- Task directions: Decide whether each statement below agrees with the passage on adolescent reproductive health in Kenya, answering yes or no and quoting the deciding words of the passage. 1. The Kenyan government has declared that contraceptives should not be made available to unmarried youths. 2. The study found that most adolescents have used a modern contraceptive method. 3. The recommendations call for prenatal services to be provided free only to mothers from poor households.

- Quoted passage:
CONCLUSIONS AND POLICY IMPLICATIONS

This paper has outlined the major reproductive health problems facing adolescents in Kenya. Most important among them are high blood pressure, haemorrhage, obstructed labour, low birth weight, sexually transmitted diseases, anaemia, maternal and perinatal mortality.

The severity of these problems has been found to vary with the socio-economic and demographic characteristics of the mother. The reproductive health problems have been found to be higher for mothers who have low levels of education, do not utilize antenatal services, are aged below 15 years old, are residents of rural areas, and are single, and not in formal employment. The same study reveals that most adolescents have never used any modern contraceptive method, while a good number of them are single, not gainfully employed and have only attained primary level of education. Any policy measure should therefore address the above issues.

The current policy of the government of Kenya on safe motherhood involves two activities, i.e. establishing a full range of maternal child health as well as family planning services, and training of traditional birth attendants to assist mothers deliver safely and hygienically. These, however, are contradicted by the government’s declaration that contraceptives should not be made available to unmarried youths and other forms of family life education programmes must not be imparted in Kenya’s schools (Njau, 1993). The scenario that arises is that efforts to deal with unwanted pregnancies amongst the youth are paralysed.

The present study’s findings, therefore, lead to the following policy recommendations:

  1. the government should consider introducing family life education early, preferably, in primary schools, with a view to making the adolescents understand more about their bodies; this would encourage use of contraceptives;

(b) because family planning services in Kenya are more couple-oriented and unavailable to single adolescents, the government should demystify contraceptive use and promote the use of safe sex methods for adolescents;

(c) the government and other NGOs should encourage the use of prenatal services and provide them free to all mothers irrespective of social class. Emphasis should be on the quality of care by ensuring that there are enough trained human resources, basic facilities and drugs for safe delivery;

(d) introduction of socio-economic reforms aimed at reducing poverty amongst the population through gainful employment for females and gender equality. Improvement of transportation facilities in the rural areas will help to improve accessibility to the existing medical facilities;

(e) there should be policies targeting the poor pregnant adolescents and single mothers. The policies should be expanded to include incentives to adolescents who are pregnant and those with children to continue their education, rather than dropping out of school. These may include easy access to children’s day-care services and scholarships;

(f) vocational training should be encouraged to increase the productivity and earnings of poor women employment opportunities in the modern sector of the economy; policy makers could target poor women as direct beneficiaries of government development policies for small scale industries, especially agro-industries. On the social level, policies are required to increase the cost of father’s abandonment of their children through laws that mandate the economic contribution of biological fathers to child maintenance.

The problem of adolescent reproductive health, therefore requires an integrated approach whereby socio-economic reforms complement the health sector with policies directed towards the poor and disadvantaged mothers, who are also malnourished and at high risk of contracting diseases many of which are fatal.

REFERENCES

  • Aggarwal, V.P. and J.K.G. Mati. 1992. ‘’Epidemiology of Induced Abortion in Nairobi, Kenya.’’ Journal of Obstetrics and Gynaecology of Eastern and Central Africa. 54(3).
  • Ajayi, A.O. et al. 1991. ‘’Adolescent Sexuality and Fertility in Kenya ; A Survey of Knowledge Perceptions and Practices.‘’ Studies in Family Planning 22 (4) 203-216.

- Exercise data:
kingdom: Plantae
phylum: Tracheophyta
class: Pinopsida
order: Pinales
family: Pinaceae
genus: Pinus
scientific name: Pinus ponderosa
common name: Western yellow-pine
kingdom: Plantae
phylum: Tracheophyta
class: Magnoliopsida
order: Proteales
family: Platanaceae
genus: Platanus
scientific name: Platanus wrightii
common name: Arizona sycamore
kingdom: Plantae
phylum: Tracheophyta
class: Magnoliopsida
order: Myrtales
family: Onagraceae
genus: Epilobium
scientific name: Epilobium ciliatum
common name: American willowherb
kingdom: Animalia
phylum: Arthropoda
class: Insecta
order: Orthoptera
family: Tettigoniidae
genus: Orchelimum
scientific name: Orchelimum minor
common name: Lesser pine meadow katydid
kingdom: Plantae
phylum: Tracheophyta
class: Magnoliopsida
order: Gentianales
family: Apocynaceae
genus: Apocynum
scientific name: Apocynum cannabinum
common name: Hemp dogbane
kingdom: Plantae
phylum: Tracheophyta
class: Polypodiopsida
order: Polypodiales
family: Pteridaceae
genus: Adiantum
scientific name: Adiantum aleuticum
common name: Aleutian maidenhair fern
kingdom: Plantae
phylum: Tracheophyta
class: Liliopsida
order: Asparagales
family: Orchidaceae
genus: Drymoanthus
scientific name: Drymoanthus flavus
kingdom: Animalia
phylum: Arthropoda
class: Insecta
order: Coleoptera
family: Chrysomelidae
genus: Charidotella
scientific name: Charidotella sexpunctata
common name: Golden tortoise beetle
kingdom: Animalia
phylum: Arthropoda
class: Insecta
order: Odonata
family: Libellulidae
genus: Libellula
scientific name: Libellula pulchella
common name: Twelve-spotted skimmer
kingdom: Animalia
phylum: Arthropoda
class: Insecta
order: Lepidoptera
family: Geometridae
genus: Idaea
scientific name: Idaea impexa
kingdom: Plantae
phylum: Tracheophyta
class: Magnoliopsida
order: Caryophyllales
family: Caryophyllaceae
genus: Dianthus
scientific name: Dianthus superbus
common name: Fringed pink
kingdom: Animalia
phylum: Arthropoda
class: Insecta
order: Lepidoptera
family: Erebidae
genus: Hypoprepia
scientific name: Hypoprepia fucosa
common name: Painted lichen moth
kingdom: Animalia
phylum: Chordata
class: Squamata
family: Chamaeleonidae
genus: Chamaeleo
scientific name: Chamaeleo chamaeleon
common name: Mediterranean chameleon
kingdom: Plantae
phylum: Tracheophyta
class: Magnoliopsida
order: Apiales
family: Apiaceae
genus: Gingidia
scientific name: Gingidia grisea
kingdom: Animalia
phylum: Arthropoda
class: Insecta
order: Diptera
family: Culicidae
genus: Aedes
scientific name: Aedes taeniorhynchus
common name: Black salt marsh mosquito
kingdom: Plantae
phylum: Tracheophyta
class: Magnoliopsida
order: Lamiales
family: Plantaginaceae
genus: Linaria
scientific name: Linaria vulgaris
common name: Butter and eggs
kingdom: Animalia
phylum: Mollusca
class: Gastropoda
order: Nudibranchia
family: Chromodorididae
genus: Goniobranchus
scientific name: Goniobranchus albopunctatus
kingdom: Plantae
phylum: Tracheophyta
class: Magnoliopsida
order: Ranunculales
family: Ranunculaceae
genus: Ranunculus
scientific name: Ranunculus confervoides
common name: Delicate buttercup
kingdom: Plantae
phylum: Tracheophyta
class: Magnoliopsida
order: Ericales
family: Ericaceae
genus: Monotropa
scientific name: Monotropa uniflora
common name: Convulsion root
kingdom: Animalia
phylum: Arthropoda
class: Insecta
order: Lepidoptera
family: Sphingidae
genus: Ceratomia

- Answer to the problem:
1. Yes: "the government’s declaration that contraceptives should not be made available to unmarried youths"
2. No: "most adolescents have never used any modern contraceptive method"
3. No: "provide them free to all mothers irrespective of social class"